Block that quote!
In today's LAT, Leah Ollman uses an art critic's oldest stand-by, Henri Matisse's quote about the allegedly soothing nature of his work:
If, as Matisse famously suggested, his art aspired to the condition of a good armchair, visually soothing and emotionally transcendent, photographer Candida Hofer's compares to those handsome and severe Rietveld chairs, all straight lines and smooth planes -- a gift to the eye, hell on the rest of the body.
The misapplication of that quote by writers has been long-discussed by Matisse biographers. From Notes of a Painter (1908), Here's the full quote:
What I dream of, is an art of balance, of purity and serenity, devoid of troubling or depressing subject matter, an art that could be for every mental worker, for the businessman as well as the man of letters, for example, a soothing, calming influence on the mind, something like a good armchair that provides relaxation from fatigue.

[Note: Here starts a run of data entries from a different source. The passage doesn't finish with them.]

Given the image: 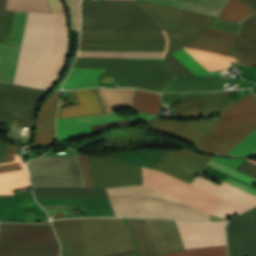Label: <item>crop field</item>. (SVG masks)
I'll use <instances>...</instances> for the list:
<instances>
[{
    "instance_id": "crop-field-1",
    "label": "crop field",
    "mask_w": 256,
    "mask_h": 256,
    "mask_svg": "<svg viewBox=\"0 0 256 256\" xmlns=\"http://www.w3.org/2000/svg\"><path fill=\"white\" fill-rule=\"evenodd\" d=\"M66 47L65 14L29 13L13 83L50 89L62 71Z\"/></svg>"
},
{
    "instance_id": "crop-field-2",
    "label": "crop field",
    "mask_w": 256,
    "mask_h": 256,
    "mask_svg": "<svg viewBox=\"0 0 256 256\" xmlns=\"http://www.w3.org/2000/svg\"><path fill=\"white\" fill-rule=\"evenodd\" d=\"M255 129L256 97L250 93L228 106L213 126L192 143L202 151L225 155ZM255 152L256 130L226 155L251 156Z\"/></svg>"
},
{
    "instance_id": "crop-field-3",
    "label": "crop field",
    "mask_w": 256,
    "mask_h": 256,
    "mask_svg": "<svg viewBox=\"0 0 256 256\" xmlns=\"http://www.w3.org/2000/svg\"><path fill=\"white\" fill-rule=\"evenodd\" d=\"M33 188L86 187L77 156H42L27 163ZM35 199L108 198L104 189H33Z\"/></svg>"
},
{
    "instance_id": "crop-field-4",
    "label": "crop field",
    "mask_w": 256,
    "mask_h": 256,
    "mask_svg": "<svg viewBox=\"0 0 256 256\" xmlns=\"http://www.w3.org/2000/svg\"><path fill=\"white\" fill-rule=\"evenodd\" d=\"M164 31L82 30L78 57L164 58Z\"/></svg>"
},
{
    "instance_id": "crop-field-5",
    "label": "crop field",
    "mask_w": 256,
    "mask_h": 256,
    "mask_svg": "<svg viewBox=\"0 0 256 256\" xmlns=\"http://www.w3.org/2000/svg\"><path fill=\"white\" fill-rule=\"evenodd\" d=\"M105 190L116 216L209 221L207 213L144 185Z\"/></svg>"
},
{
    "instance_id": "crop-field-6",
    "label": "crop field",
    "mask_w": 256,
    "mask_h": 256,
    "mask_svg": "<svg viewBox=\"0 0 256 256\" xmlns=\"http://www.w3.org/2000/svg\"><path fill=\"white\" fill-rule=\"evenodd\" d=\"M73 68L90 69H166L162 61H122L121 58H77ZM174 77L167 70H107L99 82H120V87H134L160 92Z\"/></svg>"
},
{
    "instance_id": "crop-field-7",
    "label": "crop field",
    "mask_w": 256,
    "mask_h": 256,
    "mask_svg": "<svg viewBox=\"0 0 256 256\" xmlns=\"http://www.w3.org/2000/svg\"><path fill=\"white\" fill-rule=\"evenodd\" d=\"M232 43V41L197 35L192 42L183 49L187 51L193 58H195L201 65H203L208 71H211L229 67L231 66L229 62L237 63L229 48ZM183 49L171 54L195 76L212 75ZM171 54H167L165 56V64L169 71L173 72L177 76H194Z\"/></svg>"
},
{
    "instance_id": "crop-field-8",
    "label": "crop field",
    "mask_w": 256,
    "mask_h": 256,
    "mask_svg": "<svg viewBox=\"0 0 256 256\" xmlns=\"http://www.w3.org/2000/svg\"><path fill=\"white\" fill-rule=\"evenodd\" d=\"M81 29L163 30L135 1H82Z\"/></svg>"
},
{
    "instance_id": "crop-field-9",
    "label": "crop field",
    "mask_w": 256,
    "mask_h": 256,
    "mask_svg": "<svg viewBox=\"0 0 256 256\" xmlns=\"http://www.w3.org/2000/svg\"><path fill=\"white\" fill-rule=\"evenodd\" d=\"M77 105L61 107L57 123L106 113L96 88L72 91ZM126 120L115 114H106L57 124V140L73 139L91 133L90 126Z\"/></svg>"
},
{
    "instance_id": "crop-field-10",
    "label": "crop field",
    "mask_w": 256,
    "mask_h": 256,
    "mask_svg": "<svg viewBox=\"0 0 256 256\" xmlns=\"http://www.w3.org/2000/svg\"><path fill=\"white\" fill-rule=\"evenodd\" d=\"M207 166L237 178L250 185L256 183V180L212 160L209 161ZM192 184L245 208L256 205V190L229 177H227L220 186L199 177H196ZM224 199H222L220 203L213 209L211 214L224 218L234 212L240 214L241 212L245 211V209Z\"/></svg>"
},
{
    "instance_id": "crop-field-11",
    "label": "crop field",
    "mask_w": 256,
    "mask_h": 256,
    "mask_svg": "<svg viewBox=\"0 0 256 256\" xmlns=\"http://www.w3.org/2000/svg\"><path fill=\"white\" fill-rule=\"evenodd\" d=\"M86 256H100L135 247L121 218L81 219Z\"/></svg>"
},
{
    "instance_id": "crop-field-12",
    "label": "crop field",
    "mask_w": 256,
    "mask_h": 256,
    "mask_svg": "<svg viewBox=\"0 0 256 256\" xmlns=\"http://www.w3.org/2000/svg\"><path fill=\"white\" fill-rule=\"evenodd\" d=\"M227 222V221H226ZM222 223L176 221L185 249L225 245ZM160 256H227L226 247L182 250Z\"/></svg>"
},
{
    "instance_id": "crop-field-13",
    "label": "crop field",
    "mask_w": 256,
    "mask_h": 256,
    "mask_svg": "<svg viewBox=\"0 0 256 256\" xmlns=\"http://www.w3.org/2000/svg\"><path fill=\"white\" fill-rule=\"evenodd\" d=\"M143 184L210 213L221 198L165 173L142 168Z\"/></svg>"
},
{
    "instance_id": "crop-field-14",
    "label": "crop field",
    "mask_w": 256,
    "mask_h": 256,
    "mask_svg": "<svg viewBox=\"0 0 256 256\" xmlns=\"http://www.w3.org/2000/svg\"><path fill=\"white\" fill-rule=\"evenodd\" d=\"M87 158L94 187L142 184L141 168L106 157Z\"/></svg>"
},
{
    "instance_id": "crop-field-15",
    "label": "crop field",
    "mask_w": 256,
    "mask_h": 256,
    "mask_svg": "<svg viewBox=\"0 0 256 256\" xmlns=\"http://www.w3.org/2000/svg\"><path fill=\"white\" fill-rule=\"evenodd\" d=\"M137 1V0H136ZM163 28L196 36L215 18L160 5L137 1Z\"/></svg>"
},
{
    "instance_id": "crop-field-16",
    "label": "crop field",
    "mask_w": 256,
    "mask_h": 256,
    "mask_svg": "<svg viewBox=\"0 0 256 256\" xmlns=\"http://www.w3.org/2000/svg\"><path fill=\"white\" fill-rule=\"evenodd\" d=\"M212 157L197 154L184 147L179 151H164L152 168L191 184Z\"/></svg>"
},
{
    "instance_id": "crop-field-17",
    "label": "crop field",
    "mask_w": 256,
    "mask_h": 256,
    "mask_svg": "<svg viewBox=\"0 0 256 256\" xmlns=\"http://www.w3.org/2000/svg\"><path fill=\"white\" fill-rule=\"evenodd\" d=\"M226 231L229 256H256V207L232 219Z\"/></svg>"
},
{
    "instance_id": "crop-field-18",
    "label": "crop field",
    "mask_w": 256,
    "mask_h": 256,
    "mask_svg": "<svg viewBox=\"0 0 256 256\" xmlns=\"http://www.w3.org/2000/svg\"><path fill=\"white\" fill-rule=\"evenodd\" d=\"M48 92L0 83V122L11 127V109L38 105Z\"/></svg>"
},
{
    "instance_id": "crop-field-19",
    "label": "crop field",
    "mask_w": 256,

That paragraph is often divorced from the paragraph Matisse wrote just before it, a paragraph that changes its meaning (Ollman ignores it):
A work of art must carry within itself its complete significance and impose that upon the beholder even before he recognizes the subject matter. When I see the Giotto frescoes at Padua [Ed: Matisse had just seen them, on a 1907 trip to Italy with Leo Stein] I do not trouble myself to recognize which secene of the life of Christ I have before me, but I immediately understand the feeling that emerges from it, for it is in the lines, the composition, the color. The title will only serve to confirm my impression.
That's only part of the context. Matisse wrote those paragraphs in 1908, after his work had been attacked at Salons and by anyone in Paris who cared about art. Matisse had become something of a well-known name in Paris -- but principally as an object of derision. Around Paris' artsier neighborhoods, rivals defaced government health posters to read "Matisse is more dangerous than alcohol!" or "Matisse has done more harm than war!"
Matisse was tired of the ridicule.
Finally, in late 1907 and in 1908, Matisse began to have some commercial success. A small number of collectors -- fewer than half a dozen -- began to support his wildest visions. Sergei Shchukin, a Russian textile magnate, was one of Matisse's strongest supporters. But even he wavered as the Russian elite ruthlessly made fun of him for owning and hanging Matisse paintings.
About the time Matisse wrote Notes of a Painter, a Fr20,000 commission for Shchukin was hanging by a thread. Matisse wanted to paint dancing nudes. Shchukin initially blanched at the ridicule to which that would expose him, and wrote Matisse to kill the idea. Again, Matisse's vision was attacked -- and this time so was his pocketbook. Shchukin quickly realized he'd goofed and commissioned Dance after all. Still, it was almost certainly with Shchukin (and other collectors) in mind that Matisse tried to soothe their fears. My paintings aren't that radical, he was saying in Notes.
And lest we think that Matisse was a big ol' luxurious, decorative softie, he also said this:
I reckon I've made progress when I recognise more and more clearly in my work a detachment from the support offered by the model (the presence of the model, who is there not so much to provide possible information about her physical constitution as to keep me in a state of emotion, a sort of flirtation which ends by turning into a rape. Whose rape? A rape of myself, of a certain tenderness or weakening in face of a sympathetic object).